++++ Extrait fourni
Petit rappel des règles en matière de marges d’erreur technique applicables aux radars de contrôle de vitesse à l’occasion d’un récent arrêt rendu par la chambre criminelle de la Cour de cassation le 1er octobre 2024. Toutes les explications de Maître Jean-Baptiste le Dall, Avocat à la Cour, Docteur en Droit.
Radar de vitesse : des marges d’erreur et non pas de tolérance
On insistera sur le fait que l’on parle bien de marges d’erreur technique et non pas de marges de tolérance. Il ne s’agit pas de faire un cadeau aux conducteurs en infraction mais bien de prendre en compte de très légères approximations ou très légères défaillances du cinémomètre (le seul cadeau fait récemment aux conducteurs concerne en réalité la suppression du retrait de points pour les excès de vitesse inférieurs à 5 km/h au-delà de la limitation de vitesse).
On ne pourra que se féliciter de l’application de ces marges d’erreur technique lorsque l’on se rappelle qu’à 1 km/h près, le conducteur sera en infraction ou pas, risquera de perdre un point de permis ou pas, risquera de perdre son permis de conduire ou pas…
Mais attention, une marge d’erreur technique peut jouer dans les deux sens. Dans certains cas elle sera favorable au conducteur et lui permettra d’éviter le flash pour 2 ou 3 km/h de trop. Mais parfois la marge d’erreur technique s’avérera défavorable au conducteur.
On alertera, ainsi, l’attention des conducteurs qui aiment flirter avec les limites de vitesse en réglant le régulateur un peu plus haut que la vitesse autorisée en comptant sur les marges d’erreurs du compteur kilométrique du véhicule et surtout sur la marge d’erreur technique du radar. Dans certains cas, le radar de vitesse peut enregistrer une vitesse faussement plus élevée de 2 ou 3 km/h qui peuvent faire basculer le conducteur dans l’infraction…
Des marges d’erreur technique qui varient en fonction du type de radar
Les marges d’erreur technique sont strictement encadrées par l’Arrêté du 4 juin 2009 relatif aux cinémomètres de contrôle routier. Les marges d’erreur techniques vont différer en fonction du type de cinémomètre de contrôle routier utilisé.
++++++++
++++ Données fournies
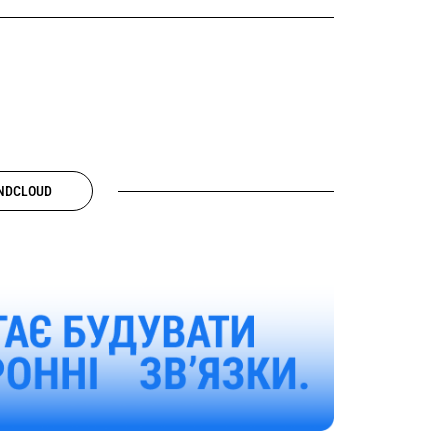
NDCLOUD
++++++++
Consigne A: Selon l'extrait, quel texte encadre strictement les marges d'erreur technique des radars ?
Consigne B: Reproduisez le passage de l'extrait qui s'ouvre sur les mots « Petit rappel des » et se clôt sur « Docteur en Droit. ».
Fondez-vous uniquement sur l'extrait.

Résultat attendu A: L'arrêté du 4 juin 2009 relatif aux cinémomètres de contrôle routier.

Résultat attendu B:
Petit rappel des règles en matière de marges d’erreur technique applicables aux radars de contrôle de vitesse à l’occasion d’un récent arrêt rendu par la chambre criminelle de la Cour de cassation le 1er octobre 2024. Toutes les explications de Maître Jean-Baptiste le Dall, Avocat à la Cour, Docteur en Droit.